If a job offer is appealing to you, if a deal makes sense to you, if a tough listing is yours for taking, go for it, but determine your NTM first, know where your potential income caps out, have a feeling for your hourly rate and avoid the heartache and hard feelings that inevitably accompany unpleasant financial surprises.
A salaried employee knows his NTM like his drive home from work—he sees it every two weeks on his pay stub. An entrepreneur, on the other hand, someone who risks what little capital she has and a couple years of her life on a project should know what she can earn if the deal works out. She should be able to scribble on the back of a napkin what she stands to gain in one column and weigh it against another in which she lists what she’s giving up—her salary, her medical benefits, her job security and time with her family. Without a realistic understanding of her upside, her decision to become a developer could prove so flawed that she regrets it ever after.
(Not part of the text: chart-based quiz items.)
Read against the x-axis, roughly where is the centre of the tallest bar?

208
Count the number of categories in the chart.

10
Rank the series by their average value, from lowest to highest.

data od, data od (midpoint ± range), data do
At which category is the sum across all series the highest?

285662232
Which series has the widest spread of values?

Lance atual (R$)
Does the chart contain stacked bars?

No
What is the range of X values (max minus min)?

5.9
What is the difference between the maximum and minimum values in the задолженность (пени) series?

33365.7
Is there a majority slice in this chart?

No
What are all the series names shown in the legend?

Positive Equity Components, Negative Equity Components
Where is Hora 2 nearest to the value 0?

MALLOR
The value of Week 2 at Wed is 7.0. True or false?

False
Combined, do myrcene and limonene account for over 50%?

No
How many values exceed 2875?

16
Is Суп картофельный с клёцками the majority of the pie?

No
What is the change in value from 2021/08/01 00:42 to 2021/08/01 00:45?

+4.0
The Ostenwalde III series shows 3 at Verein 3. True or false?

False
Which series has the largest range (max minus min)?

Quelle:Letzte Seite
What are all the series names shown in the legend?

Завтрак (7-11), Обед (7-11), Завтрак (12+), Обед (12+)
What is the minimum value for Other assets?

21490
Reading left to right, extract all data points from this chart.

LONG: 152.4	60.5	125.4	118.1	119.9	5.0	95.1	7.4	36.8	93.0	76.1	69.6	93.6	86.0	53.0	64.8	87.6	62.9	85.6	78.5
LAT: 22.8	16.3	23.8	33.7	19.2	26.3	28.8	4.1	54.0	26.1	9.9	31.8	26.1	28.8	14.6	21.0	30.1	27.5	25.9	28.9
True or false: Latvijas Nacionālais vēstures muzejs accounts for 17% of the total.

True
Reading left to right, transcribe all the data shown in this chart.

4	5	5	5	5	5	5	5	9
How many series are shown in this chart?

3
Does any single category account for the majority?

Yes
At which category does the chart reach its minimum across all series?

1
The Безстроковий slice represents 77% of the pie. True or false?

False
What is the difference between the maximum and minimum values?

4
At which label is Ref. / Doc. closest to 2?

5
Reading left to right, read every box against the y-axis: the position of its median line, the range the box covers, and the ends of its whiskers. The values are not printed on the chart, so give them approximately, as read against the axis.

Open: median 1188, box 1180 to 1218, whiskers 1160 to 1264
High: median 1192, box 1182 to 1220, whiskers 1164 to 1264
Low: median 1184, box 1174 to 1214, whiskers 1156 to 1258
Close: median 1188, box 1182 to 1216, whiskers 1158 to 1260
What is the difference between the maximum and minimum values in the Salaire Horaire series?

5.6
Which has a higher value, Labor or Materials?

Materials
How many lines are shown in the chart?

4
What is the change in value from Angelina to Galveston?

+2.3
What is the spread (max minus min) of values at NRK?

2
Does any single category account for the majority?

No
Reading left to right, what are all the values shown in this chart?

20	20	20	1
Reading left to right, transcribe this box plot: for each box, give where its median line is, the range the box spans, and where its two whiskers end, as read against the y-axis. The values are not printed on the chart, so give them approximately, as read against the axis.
Although this advice is self-evident—particularly if one is not stressing out over a job offer or a deal closing—I’m underscoring it heavily as my final point. Why? Because we have heard too many times from friends and acquaintances about how their career-launching projects were in the end bitter disappointments. Disappointments which, in our view, could have been anticipated from miles off—the profit share was suspect from the beginning—and which might have been avoided altogether by a judicious application of the NTM.
In sum, make sure the prize is worth the leap.
Best of luck.
John E. McNellis is a Principal at McNellis Partners in Palo Alto, Calif.